Les investigations menées par l’exploitant sur les 3 fours révèlent que l’un des tubes de diamètre 6″ du réseau de convection du four F 5103 présente une ouverture longitudinale de 150 mm sur sa génératrice supérieure. La perte de confinement du tube a libéré, en zone de convection, le pétrole brut circulant à l’intérieur des tubes. Celui-ci a pris feu générant les fumées noires et les flammes constatées en tête de cheminée.
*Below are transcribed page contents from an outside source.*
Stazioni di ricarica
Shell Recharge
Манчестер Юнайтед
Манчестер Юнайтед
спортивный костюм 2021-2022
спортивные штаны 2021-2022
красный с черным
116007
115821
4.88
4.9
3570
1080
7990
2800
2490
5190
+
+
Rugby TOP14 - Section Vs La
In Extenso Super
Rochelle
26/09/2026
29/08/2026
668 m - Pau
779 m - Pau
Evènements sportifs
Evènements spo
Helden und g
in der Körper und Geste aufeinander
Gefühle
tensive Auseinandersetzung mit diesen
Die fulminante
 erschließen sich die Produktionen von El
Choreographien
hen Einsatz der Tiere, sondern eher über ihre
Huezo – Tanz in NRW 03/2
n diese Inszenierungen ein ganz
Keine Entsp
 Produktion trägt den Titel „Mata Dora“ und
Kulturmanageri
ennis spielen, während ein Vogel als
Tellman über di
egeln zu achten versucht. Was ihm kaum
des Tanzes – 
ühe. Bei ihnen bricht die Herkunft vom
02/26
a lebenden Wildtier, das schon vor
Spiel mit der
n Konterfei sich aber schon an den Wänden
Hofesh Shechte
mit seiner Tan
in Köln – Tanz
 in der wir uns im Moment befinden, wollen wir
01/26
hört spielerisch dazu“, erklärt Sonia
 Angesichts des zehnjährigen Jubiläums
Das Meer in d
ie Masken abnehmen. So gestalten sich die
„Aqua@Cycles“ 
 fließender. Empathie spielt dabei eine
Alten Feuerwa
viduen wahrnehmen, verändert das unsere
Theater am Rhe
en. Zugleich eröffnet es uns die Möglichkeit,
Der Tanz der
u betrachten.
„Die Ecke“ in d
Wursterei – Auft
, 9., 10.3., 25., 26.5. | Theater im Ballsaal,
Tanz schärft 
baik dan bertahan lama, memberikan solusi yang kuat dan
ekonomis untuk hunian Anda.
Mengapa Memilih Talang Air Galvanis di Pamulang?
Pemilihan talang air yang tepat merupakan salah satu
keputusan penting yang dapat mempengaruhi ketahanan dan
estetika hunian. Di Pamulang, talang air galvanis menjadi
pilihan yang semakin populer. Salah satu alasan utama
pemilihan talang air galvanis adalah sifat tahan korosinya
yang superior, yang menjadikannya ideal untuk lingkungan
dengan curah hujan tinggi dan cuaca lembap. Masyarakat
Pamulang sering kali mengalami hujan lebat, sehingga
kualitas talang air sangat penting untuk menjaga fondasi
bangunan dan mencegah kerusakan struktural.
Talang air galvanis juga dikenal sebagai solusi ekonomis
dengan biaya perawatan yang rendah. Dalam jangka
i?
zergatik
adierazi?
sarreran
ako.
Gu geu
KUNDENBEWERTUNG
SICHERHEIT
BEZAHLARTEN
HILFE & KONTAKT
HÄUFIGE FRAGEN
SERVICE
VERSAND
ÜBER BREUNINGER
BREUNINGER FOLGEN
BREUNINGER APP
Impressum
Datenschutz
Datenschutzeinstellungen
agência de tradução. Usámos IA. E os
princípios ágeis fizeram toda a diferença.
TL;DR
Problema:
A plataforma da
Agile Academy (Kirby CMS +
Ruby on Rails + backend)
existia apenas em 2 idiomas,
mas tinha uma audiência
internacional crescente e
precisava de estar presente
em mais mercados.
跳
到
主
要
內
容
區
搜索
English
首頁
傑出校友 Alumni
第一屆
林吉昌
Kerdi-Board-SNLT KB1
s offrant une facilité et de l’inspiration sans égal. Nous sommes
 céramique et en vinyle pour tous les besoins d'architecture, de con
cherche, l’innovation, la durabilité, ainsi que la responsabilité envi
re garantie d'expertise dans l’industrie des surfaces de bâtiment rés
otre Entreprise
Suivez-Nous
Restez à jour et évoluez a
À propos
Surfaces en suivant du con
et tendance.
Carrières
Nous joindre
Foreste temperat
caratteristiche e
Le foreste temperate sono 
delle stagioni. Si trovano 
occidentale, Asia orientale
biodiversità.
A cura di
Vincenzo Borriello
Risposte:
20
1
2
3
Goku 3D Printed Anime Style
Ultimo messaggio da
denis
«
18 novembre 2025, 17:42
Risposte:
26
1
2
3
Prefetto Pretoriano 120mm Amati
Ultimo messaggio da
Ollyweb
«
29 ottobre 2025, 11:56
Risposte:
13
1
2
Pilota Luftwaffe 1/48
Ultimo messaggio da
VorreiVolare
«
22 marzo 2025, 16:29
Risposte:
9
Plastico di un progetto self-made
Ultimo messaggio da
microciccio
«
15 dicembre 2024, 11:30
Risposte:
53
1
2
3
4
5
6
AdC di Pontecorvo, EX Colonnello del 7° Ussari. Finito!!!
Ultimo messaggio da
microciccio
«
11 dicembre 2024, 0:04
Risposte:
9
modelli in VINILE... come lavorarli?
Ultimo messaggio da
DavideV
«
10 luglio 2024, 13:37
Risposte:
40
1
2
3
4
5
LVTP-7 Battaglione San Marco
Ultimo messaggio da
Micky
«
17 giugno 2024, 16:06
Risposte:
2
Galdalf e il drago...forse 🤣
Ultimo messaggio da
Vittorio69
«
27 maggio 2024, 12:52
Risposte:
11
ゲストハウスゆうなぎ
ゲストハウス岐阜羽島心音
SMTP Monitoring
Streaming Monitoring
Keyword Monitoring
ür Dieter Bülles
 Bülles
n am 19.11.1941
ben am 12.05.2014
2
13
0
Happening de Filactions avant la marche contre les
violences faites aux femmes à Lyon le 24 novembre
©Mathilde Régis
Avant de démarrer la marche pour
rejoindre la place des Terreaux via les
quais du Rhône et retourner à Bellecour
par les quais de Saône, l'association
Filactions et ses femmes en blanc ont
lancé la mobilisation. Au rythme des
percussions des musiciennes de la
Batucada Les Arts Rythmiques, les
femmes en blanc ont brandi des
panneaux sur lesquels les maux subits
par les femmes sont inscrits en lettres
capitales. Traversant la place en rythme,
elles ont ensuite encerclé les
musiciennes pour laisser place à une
L’examen du tube, qui appartient à la première nappe du réseau de convection (“tubes de choc”), révèle la présence d’un dépôt de coke sur sa paroi intérieure. Ce dépôt a contribué à une diminution des capacités d’échange thermique occasionnant un échauffement anormal de la paroi du tube (1 mm de coke déposé provoque une élévation de température évaluée à 20 °C) puis sa rupture par “fluage long terme”. Des contrôles de présence de coke réalisés sur les autres tubes du réseau de convection, ne révèlent pas d’autre anomalie.

Sur proposition de l’inspection des installations classées, des mesures complémentaires sont prescrites: contrôle en continu de la température de peau des “tubes de choc” en zone de convection avec report d’alarme en salle de contrôle, suivi mensuel par thermographie infrarouge de la température de peau des tubes de l’ensemble des passes de convection au niveau des 3 sorties fumées des fours, rédaction d’une procédure sur les actions à mener en cas de détection de température haute des tubes, étude sur la formation de coke sur les parois intérieures des tubes de four de distillation de pétrole brut.

A la suite de cet incident, plusieurs unités ont du être progressivement mises à l’arrêt par manque de charge. Les pertes d’exploitation sont évaluées à plus de 23 000 000 € et les dommages matériels s’élèvent à 920 000 €.